S.E. Asian bourses launch stock index of region’s top 40 companies
SINGAPORE, Sept. 21 Kyodo
Five Southeast Asian stock exchanges jointly launched a tradable benchmark stock index of the region’s top 40 companies on Wednesday to woo foreign portfolio investors.
Finance ministers of the 10-member Association of Southeast Asian Nations, in London for an investors’ seminar, launched the FTSE/ASEAN 40 Index comprising 40 stocks listed on the bourses of Malaysia, Indonesia, the Philippines, Singapore and Thailand, according to a joint statement issued by the five exchanges.
The ministers had agreed earlier this year to link up ASEAN stock markets by 2010.
Malaysia has the largest number of companies, 14, on the index, but in terms of market capitalization, Singapore companies have the biggest weighting at 49 percent.
The real time tradable index was launched in partnership with London-based FTSE Group. Its weighting is based market capitalization, using the U.S. dollar as the currency base. There are plans for private institutions to create tradable funds based on it and these could become available as soon as early next year.
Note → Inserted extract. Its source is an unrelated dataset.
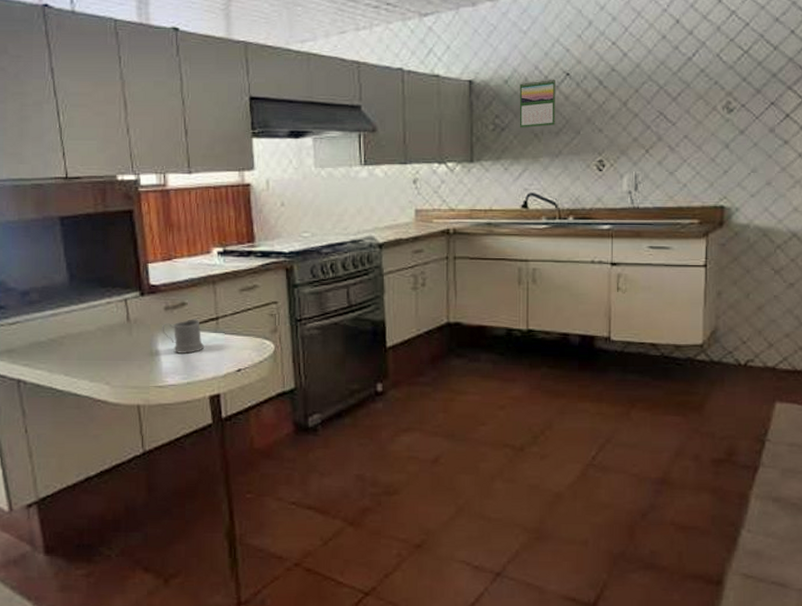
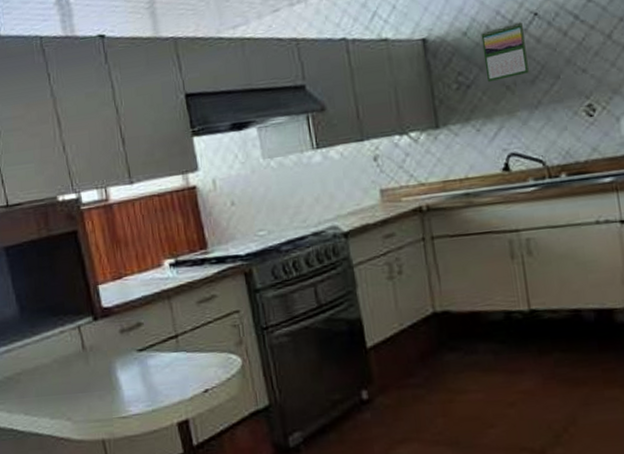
mug: present [162,319,204,355] -> none [119,339,166,380]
The ASEAN stock exchanges are publicizing the index, quoted at 5,250.98, on their websites.
”This regional collaboration represents the ASEAN exchanges’ efforts to promote the ASEAN financial markets,” the statement said.
Southeast Asian stock markets are small individually, with the largest stock market in the region, Singapore, being less than 10 percent the size of Tokyo’s. But when combined, they could be comparable to the markets in India and in China, officials said.
The index includes Singapore companies such as DBS Group Holdings, Southeast Asia’s biggest bank and Singapore Telecommunications Ltd., one of Asia’s biggest telecommunications companies. Malaysian companies such as Malayan Banking Bhd. and Tenaga Nasional Bhd., Malaysia’s main energy provider, are also included.